Above: the HOVENSA refinery
By the Caribbean Journal staff
In what could be a crushing blow to the US Virgin Islands’ economy, the territory’s Senate has voted against the approval of a deal to purchase the shuttered HOVENSA refinery on St Croix.
The Senate rejected the Operating Agreement agreed in principle by the government and Atlantic Basin Refining, which would have restarted operations at what was once the region’s largest oil refinery.
The operating agreement was a requisite pre-condition to the sale of the refinery, which was first announced in October.
Part of the Senate’s objection seemed to be a provision in the deal that would have released HOVENSA from certain legal responsibilities to the government and concerns about the company’s capitalization.

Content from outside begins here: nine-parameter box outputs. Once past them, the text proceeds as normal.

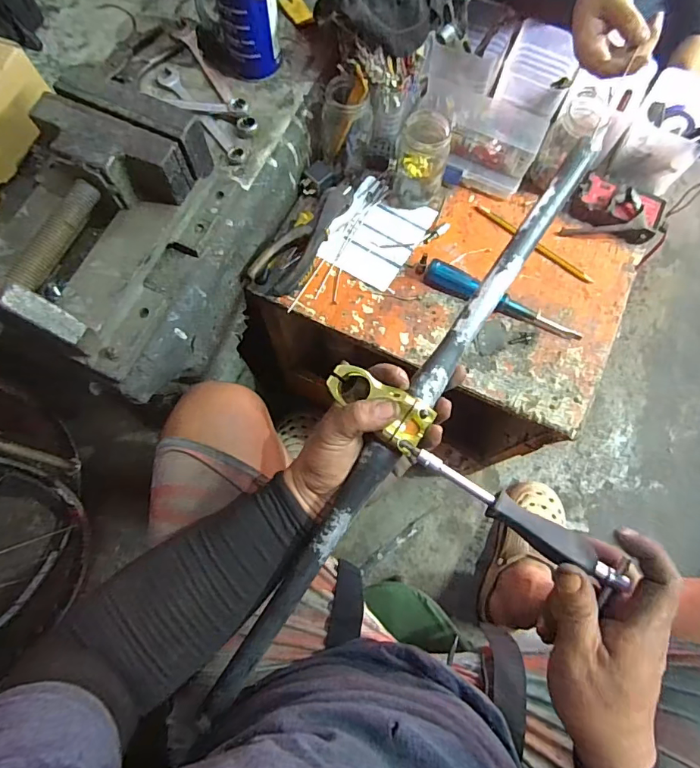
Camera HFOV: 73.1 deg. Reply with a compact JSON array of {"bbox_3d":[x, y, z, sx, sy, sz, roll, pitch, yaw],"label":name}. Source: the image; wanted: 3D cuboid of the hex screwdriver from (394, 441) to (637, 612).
[{"bbox_3d":[0.123,0.100,0.369,0.188,0.021,0.027,32,75,13],"label":"hex screwdriver"}]

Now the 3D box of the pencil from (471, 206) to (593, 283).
[{"bbox_3d":[0.238,-0.184,0.615,0.177,0.005,0.011,38,76,8],"label":"pencil"}]

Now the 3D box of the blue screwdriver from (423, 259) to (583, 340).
[{"bbox_3d":[0.186,-0.098,0.578,0.200,0.021,0.025,26,75,5],"label":"blue screwdriver"}]

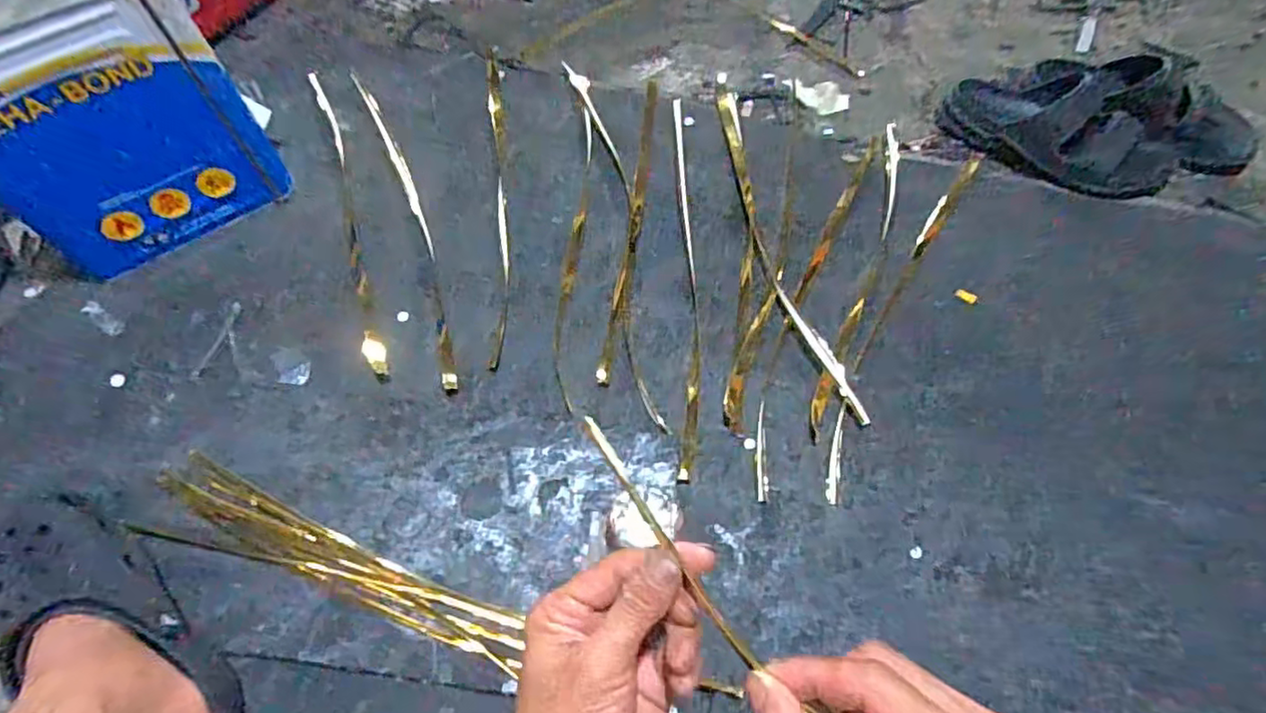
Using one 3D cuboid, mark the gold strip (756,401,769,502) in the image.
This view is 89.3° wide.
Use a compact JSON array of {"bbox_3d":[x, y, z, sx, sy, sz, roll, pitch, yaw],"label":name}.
[{"bbox_3d":[0.128,0.093,0.637,0.012,0.005,0.098,2,63,-2],"label":"gold strip"}]

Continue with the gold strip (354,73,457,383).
[{"bbox_3d":[-0.264,-0.169,0.754,0.032,0.010,0.470,-18,65,-11],"label":"gold strip"}]

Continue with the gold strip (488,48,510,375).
[{"bbox_3d":[-0.161,-0.203,0.767,0.023,0.018,0.468,-4,63,-5],"label":"gold strip"}]

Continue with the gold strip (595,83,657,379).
[{"bbox_3d":[0.000,-0.167,0.757,0.020,0.025,0.428,8,63,1],"label":"gold strip"}]

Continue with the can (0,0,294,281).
[{"bbox_3d":[-0.557,-0.270,0.655,0.233,0.256,0.237,-39,71,-19],"label":"can"}]

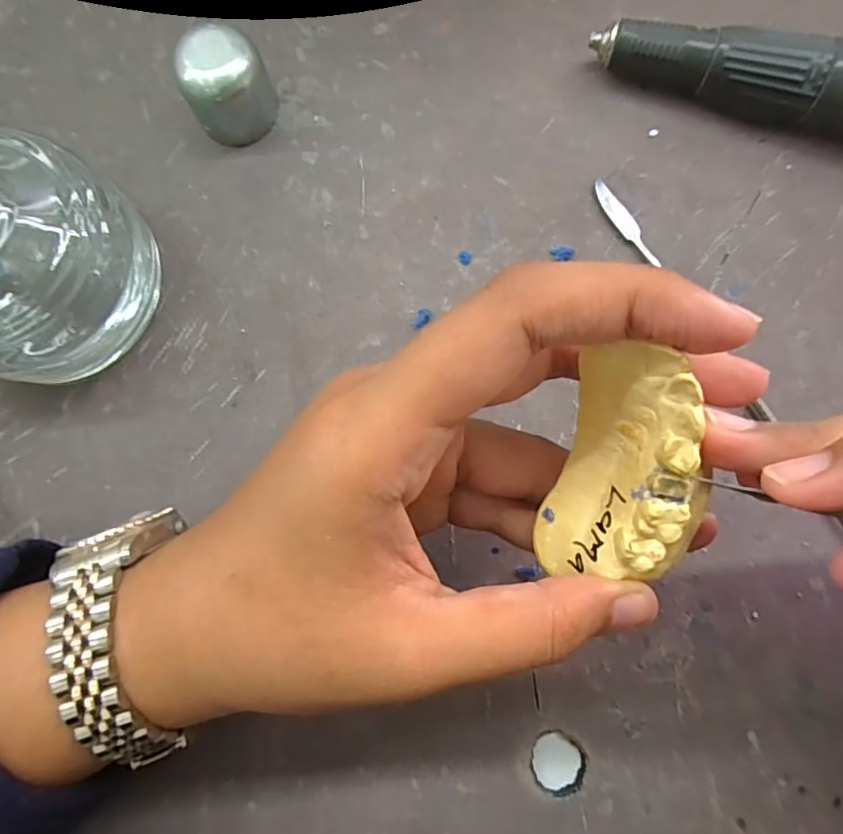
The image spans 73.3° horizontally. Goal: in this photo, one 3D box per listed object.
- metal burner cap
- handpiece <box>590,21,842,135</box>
[{"bbox_3d":[-0.068,-0.115,0.199,0.028,0.030,0.023,-23,83,-3],"label":"metal burner cap"},{"bbox_3d":[0.133,-0.111,0.195,0.145,0.030,0.025,12,82,2],"label":"handpiece"}]

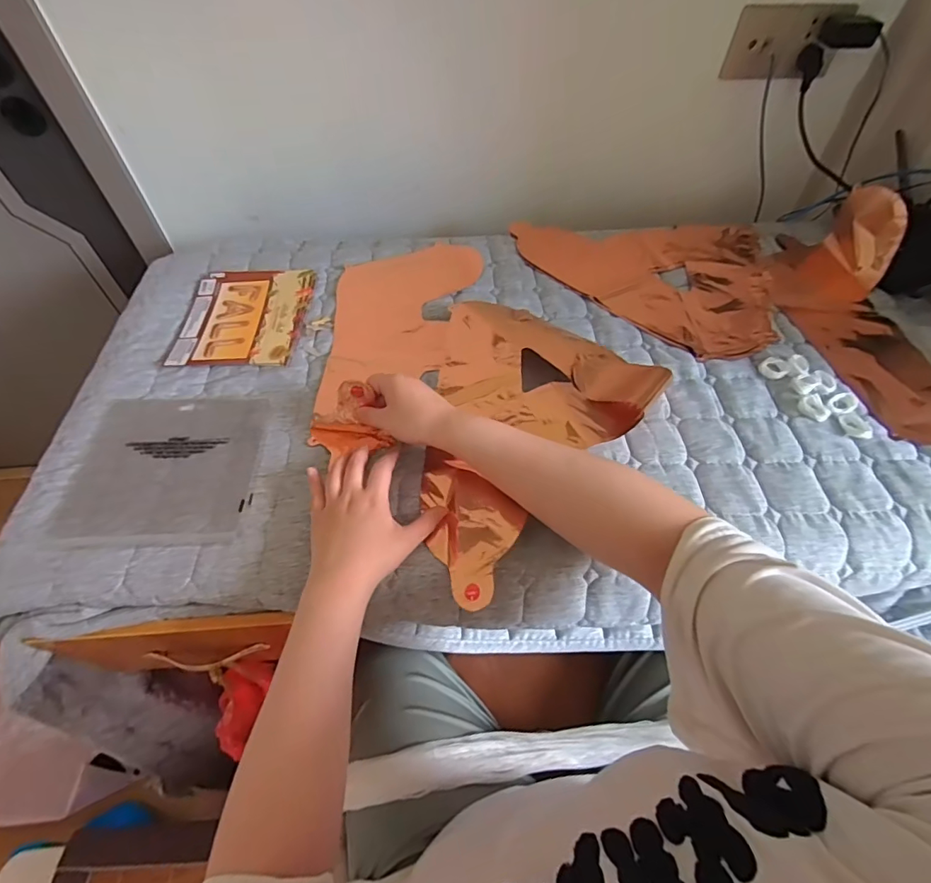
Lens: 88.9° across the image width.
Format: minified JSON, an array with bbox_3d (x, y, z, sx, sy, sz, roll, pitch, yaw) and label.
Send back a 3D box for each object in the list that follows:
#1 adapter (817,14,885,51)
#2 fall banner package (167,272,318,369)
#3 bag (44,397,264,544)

The operating agreement’s provisions included $1.6 billion in fixed payments to the government over the life of the agreement and was expected to employ around 700 people and 200 contractors.
“This action now places us at a disadvantage moving forward,” US Virgin Islands Governor John de Jongh said following the vote. “It will have immediate budgetary and other impacts. The longer term implications of a shuttered HOVENSA operation, and the risks that may arise from the claims of the Owners of HOVENSA that they are owed millions of dollars in tax refunds, by reason of past operating losses at the refinery, are financial and legal issues that will now have to be addressed as a result of this decision by the 30th Legislature.”
It’s not clear what this will mean for the refinery and the territory going forward; before HOVENSA closed, it had been the US Virgin Islands’ single-largest private employer.
A more crucial issue could be one of moral hazard; that is, whether the rejection could dissuade interested parties in even looking to buy or restart operations in the future, although it’s possible Atlantic Basin re-enters talks.